◆ Document section:
*** Block opens ***

But you are still dangling. You are the incredible dangling woman, one of many incredible dangling women and men who have ROS1+ metastatic lung cancer. Or any kind of advanced stage, incurable cancer, really. Like all of them you are dangling over the cutting edge of cancer research, for it is truly the edge, and you can't quite see what air your toes are kicking in or what is below, but you know it's there, and you are doing fine, for now. You are not out of options. Yet. You are on the cusp of something, praying the science will outpace the disease, that you will not fall off the cutting edge before there is something else to catch you. But you read the blogs, and you're on Facebook, and you know people, now, "in the cancer community", and you read all the posts from the ones who are doing fine. Then they aren't. Then a loved one posts the news instead, and it isn't good. In any other semantic universe, the word "progression" would be a good thing, some musical chords shifting, your game pieces moving across a board. But when it's in Cancerlandese, as in "progression of disease", well, will it be sooner or later?
And you have lived now a year and a day knowing what disease you have, knowing that you have beat some odds. You don't know what it means. You don't know what anything means except that you have made it, panting, to this edge. And it is rimmed with love, all those people reaching to hold you there, to pull you up. They go with you to scans, endless appointments, and hear the news, good or bad, with you. They send you tiny, funny letters in the mail, drive four hours across two states in the rain to see you in your basement studio digs in Brookline. They send you money and airline tickets and good wishes and thoughtful gifts, take trains to you through the darkness to meet you early, early. They sleep on awful cots in the hospital to be next to you, fetch you real food instead of that hospital swill, and keep everyone in the loop. They wake up every day beside you, make you coffee or tea, listen to you fret, soothe you, take you out to a show, a nice dinner. They make you eat kale (or drink it in beet smoothies). They restore you with yoga. They help you collect and organize your many medical records and hook you up with a saint-to-be for intercession. They ask all their friends what to do for you, offer cannabis and cleanses, and company. They raise funds for research and pick up your slack at work, text you with poems and prayers and blessings, with in-jokes and irony. They read your shitty, whining blog posts and like your pictures on Instagram. They let you be cancer girl, or not, whichever suits you. They lift you up in prayer. They are tender and strong, and you are puny and amazed in the light of such kindness, such grace, such mercy. They are there with you, at the edge, not letting go, all of you crying more, all of us every day crying please, sir, I want some more!

*** Block closes ***

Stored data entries
*** Block opens ***

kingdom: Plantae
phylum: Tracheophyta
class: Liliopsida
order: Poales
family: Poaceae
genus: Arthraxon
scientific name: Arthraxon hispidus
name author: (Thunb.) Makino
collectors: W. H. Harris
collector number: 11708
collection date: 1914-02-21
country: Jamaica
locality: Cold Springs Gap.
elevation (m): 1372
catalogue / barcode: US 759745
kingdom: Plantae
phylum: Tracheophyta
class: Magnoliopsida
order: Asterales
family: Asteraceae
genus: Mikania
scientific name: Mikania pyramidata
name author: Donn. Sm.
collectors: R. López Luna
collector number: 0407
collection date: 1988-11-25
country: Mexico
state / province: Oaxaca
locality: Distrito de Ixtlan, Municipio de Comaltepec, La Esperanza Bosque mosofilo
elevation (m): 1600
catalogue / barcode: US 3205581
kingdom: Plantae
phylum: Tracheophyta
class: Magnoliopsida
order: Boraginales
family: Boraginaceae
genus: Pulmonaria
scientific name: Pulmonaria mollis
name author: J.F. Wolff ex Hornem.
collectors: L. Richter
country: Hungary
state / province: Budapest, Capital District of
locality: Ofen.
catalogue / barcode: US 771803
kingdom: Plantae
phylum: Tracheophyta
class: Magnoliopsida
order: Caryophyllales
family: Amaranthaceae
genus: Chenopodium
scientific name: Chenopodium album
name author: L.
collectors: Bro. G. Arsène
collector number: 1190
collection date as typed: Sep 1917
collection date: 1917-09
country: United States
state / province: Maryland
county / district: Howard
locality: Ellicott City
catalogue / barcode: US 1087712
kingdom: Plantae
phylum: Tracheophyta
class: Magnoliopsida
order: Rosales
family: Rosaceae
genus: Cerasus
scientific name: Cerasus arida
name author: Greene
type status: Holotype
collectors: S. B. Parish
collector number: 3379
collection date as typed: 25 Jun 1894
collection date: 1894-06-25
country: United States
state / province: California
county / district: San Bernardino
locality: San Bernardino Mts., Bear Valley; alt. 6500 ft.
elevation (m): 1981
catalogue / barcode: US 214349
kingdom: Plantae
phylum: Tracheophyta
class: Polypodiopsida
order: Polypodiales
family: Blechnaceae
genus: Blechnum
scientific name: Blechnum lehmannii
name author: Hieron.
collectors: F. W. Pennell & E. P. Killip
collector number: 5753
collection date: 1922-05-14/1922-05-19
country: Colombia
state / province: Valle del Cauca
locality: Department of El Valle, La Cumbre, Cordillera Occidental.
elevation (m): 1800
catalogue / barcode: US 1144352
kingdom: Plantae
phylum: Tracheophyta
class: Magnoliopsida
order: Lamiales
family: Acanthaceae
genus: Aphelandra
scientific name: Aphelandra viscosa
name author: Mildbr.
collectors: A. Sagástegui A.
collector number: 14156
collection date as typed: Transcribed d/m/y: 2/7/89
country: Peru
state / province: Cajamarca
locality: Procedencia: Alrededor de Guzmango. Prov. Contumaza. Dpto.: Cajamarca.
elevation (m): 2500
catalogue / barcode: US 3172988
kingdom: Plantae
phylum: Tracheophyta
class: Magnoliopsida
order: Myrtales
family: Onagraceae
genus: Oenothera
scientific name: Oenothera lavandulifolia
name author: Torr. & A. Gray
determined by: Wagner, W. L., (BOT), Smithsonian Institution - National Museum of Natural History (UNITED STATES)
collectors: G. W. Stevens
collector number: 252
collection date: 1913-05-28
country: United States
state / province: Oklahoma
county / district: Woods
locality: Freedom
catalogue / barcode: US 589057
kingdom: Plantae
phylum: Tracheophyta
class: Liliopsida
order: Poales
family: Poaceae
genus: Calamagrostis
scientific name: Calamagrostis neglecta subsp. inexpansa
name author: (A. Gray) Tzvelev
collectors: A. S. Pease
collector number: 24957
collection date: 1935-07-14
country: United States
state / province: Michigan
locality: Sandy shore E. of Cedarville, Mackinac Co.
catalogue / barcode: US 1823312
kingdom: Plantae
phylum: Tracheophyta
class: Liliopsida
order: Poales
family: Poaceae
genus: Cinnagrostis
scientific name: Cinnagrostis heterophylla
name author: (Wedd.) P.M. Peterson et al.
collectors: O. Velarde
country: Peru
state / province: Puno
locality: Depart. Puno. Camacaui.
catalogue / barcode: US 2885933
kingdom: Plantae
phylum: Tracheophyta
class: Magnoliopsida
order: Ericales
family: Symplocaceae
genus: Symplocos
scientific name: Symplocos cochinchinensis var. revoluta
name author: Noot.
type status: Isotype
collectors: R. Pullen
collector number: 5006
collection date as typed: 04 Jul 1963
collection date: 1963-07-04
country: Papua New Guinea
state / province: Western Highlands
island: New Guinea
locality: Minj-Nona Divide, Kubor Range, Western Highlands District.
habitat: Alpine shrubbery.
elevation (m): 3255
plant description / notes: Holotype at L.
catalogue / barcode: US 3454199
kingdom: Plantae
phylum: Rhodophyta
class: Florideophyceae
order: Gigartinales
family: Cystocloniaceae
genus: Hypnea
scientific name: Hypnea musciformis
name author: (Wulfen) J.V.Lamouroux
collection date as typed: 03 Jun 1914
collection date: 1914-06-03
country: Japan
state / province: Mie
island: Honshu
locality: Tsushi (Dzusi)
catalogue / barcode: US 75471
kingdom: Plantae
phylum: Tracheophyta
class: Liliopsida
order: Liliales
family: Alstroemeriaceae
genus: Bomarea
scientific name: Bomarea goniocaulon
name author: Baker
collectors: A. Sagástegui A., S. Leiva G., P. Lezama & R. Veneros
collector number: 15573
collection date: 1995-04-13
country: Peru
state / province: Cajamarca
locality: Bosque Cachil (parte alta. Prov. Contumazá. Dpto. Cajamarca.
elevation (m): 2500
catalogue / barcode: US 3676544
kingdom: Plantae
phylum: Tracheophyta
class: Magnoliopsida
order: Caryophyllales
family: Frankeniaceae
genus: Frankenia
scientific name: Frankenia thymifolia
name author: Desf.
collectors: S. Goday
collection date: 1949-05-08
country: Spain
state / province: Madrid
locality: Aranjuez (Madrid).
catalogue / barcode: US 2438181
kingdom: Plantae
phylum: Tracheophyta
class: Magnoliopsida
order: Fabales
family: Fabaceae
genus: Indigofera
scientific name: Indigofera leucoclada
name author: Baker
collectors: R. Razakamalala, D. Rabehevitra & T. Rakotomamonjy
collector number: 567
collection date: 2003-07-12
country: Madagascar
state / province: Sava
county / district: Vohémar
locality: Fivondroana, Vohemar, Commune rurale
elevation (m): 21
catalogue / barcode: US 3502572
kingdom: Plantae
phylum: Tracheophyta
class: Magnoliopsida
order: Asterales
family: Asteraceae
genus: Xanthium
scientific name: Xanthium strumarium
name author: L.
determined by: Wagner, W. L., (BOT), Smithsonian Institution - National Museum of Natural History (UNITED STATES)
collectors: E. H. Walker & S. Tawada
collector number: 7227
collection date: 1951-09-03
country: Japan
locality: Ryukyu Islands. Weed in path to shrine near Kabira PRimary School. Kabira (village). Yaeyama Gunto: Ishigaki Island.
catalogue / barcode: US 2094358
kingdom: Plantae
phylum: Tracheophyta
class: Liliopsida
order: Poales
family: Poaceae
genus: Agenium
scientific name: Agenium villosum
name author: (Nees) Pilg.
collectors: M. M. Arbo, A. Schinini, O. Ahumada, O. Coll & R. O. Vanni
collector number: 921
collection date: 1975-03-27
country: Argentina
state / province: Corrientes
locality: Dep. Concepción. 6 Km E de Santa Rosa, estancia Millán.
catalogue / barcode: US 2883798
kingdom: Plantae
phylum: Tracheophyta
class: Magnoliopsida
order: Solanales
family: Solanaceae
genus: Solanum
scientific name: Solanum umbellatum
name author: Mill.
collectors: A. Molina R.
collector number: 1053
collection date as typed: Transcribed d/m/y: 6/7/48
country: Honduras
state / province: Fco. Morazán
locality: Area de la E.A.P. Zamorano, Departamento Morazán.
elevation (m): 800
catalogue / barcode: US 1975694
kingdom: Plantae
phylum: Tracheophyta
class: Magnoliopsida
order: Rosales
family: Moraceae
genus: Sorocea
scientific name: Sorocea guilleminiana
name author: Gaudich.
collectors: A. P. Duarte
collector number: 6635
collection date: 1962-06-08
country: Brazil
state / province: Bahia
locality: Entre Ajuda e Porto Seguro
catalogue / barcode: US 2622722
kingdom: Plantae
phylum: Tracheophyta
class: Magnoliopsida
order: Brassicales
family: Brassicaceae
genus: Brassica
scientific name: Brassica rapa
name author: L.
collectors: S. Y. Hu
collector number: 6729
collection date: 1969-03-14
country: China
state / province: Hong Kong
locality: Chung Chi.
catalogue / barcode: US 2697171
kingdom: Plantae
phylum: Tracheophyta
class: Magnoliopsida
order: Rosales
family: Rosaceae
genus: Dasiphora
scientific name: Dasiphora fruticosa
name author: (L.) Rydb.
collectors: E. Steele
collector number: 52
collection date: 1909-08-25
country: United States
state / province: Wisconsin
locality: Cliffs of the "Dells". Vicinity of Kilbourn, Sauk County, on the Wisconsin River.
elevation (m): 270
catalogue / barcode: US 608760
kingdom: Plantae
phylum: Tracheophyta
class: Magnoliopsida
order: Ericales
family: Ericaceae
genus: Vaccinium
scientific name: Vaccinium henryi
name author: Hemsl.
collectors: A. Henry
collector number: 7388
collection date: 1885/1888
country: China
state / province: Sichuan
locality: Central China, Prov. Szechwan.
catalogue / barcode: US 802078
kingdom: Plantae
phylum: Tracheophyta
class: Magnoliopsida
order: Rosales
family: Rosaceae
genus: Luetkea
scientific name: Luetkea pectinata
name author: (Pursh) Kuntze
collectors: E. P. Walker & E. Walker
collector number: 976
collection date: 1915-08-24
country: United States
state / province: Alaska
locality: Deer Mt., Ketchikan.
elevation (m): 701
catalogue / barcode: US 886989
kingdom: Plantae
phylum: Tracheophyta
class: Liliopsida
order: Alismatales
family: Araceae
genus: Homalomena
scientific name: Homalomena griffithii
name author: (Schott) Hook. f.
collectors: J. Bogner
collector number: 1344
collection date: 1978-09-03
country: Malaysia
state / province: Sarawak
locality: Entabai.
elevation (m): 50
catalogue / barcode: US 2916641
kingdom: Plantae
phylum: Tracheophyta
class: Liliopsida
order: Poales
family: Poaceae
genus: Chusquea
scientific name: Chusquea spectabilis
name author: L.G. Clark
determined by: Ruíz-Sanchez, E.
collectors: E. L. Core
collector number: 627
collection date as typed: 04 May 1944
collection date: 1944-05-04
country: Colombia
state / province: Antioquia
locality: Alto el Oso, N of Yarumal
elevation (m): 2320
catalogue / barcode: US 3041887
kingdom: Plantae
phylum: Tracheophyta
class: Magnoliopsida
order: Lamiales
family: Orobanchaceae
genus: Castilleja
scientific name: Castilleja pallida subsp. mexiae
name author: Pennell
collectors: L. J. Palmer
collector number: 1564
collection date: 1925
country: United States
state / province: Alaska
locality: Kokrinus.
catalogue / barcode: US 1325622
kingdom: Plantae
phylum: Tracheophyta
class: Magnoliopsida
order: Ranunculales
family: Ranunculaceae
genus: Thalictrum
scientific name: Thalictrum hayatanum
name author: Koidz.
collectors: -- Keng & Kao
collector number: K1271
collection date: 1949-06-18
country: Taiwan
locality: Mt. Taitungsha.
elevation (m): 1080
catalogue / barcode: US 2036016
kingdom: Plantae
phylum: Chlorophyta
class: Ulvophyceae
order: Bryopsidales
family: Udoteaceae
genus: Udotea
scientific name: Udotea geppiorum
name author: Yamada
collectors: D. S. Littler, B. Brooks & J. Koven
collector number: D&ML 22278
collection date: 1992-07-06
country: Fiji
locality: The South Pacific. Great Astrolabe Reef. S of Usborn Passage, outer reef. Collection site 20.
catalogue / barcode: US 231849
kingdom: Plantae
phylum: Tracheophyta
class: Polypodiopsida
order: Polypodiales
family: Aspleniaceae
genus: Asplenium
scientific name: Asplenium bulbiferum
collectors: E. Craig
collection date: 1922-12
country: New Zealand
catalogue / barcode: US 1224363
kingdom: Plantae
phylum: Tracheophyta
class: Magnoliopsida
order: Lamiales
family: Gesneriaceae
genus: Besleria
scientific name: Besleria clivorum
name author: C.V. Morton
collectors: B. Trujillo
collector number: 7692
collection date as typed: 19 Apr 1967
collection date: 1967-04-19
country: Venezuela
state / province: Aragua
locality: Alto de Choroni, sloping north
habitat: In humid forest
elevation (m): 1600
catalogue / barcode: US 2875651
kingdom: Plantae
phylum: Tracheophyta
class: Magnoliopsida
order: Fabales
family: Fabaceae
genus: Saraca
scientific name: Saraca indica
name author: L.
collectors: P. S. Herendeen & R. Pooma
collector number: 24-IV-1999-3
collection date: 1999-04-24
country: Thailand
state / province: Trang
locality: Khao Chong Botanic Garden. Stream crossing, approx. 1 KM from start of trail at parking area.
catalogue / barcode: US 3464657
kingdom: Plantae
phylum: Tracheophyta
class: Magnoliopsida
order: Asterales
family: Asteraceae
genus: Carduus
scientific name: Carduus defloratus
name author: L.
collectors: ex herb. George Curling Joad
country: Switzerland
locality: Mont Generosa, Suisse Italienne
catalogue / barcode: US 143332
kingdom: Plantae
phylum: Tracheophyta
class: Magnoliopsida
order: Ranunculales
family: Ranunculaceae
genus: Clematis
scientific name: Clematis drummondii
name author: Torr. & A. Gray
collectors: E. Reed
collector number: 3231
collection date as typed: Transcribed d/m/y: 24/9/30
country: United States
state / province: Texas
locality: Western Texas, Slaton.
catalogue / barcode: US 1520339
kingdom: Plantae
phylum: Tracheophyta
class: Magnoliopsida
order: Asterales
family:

*** Block closes ***

◆ Work instruction:
List everything that, according to the text about living with ROS1+ metastatic lung cancer, loved ones "send" the person addressed. The material comes from a separate source and is unrelated to the text.

◆ Your solution:
- Tiny, funny letters in the mail
- Money
- Airline tickets
- Good wishes
- Thoughtful gifts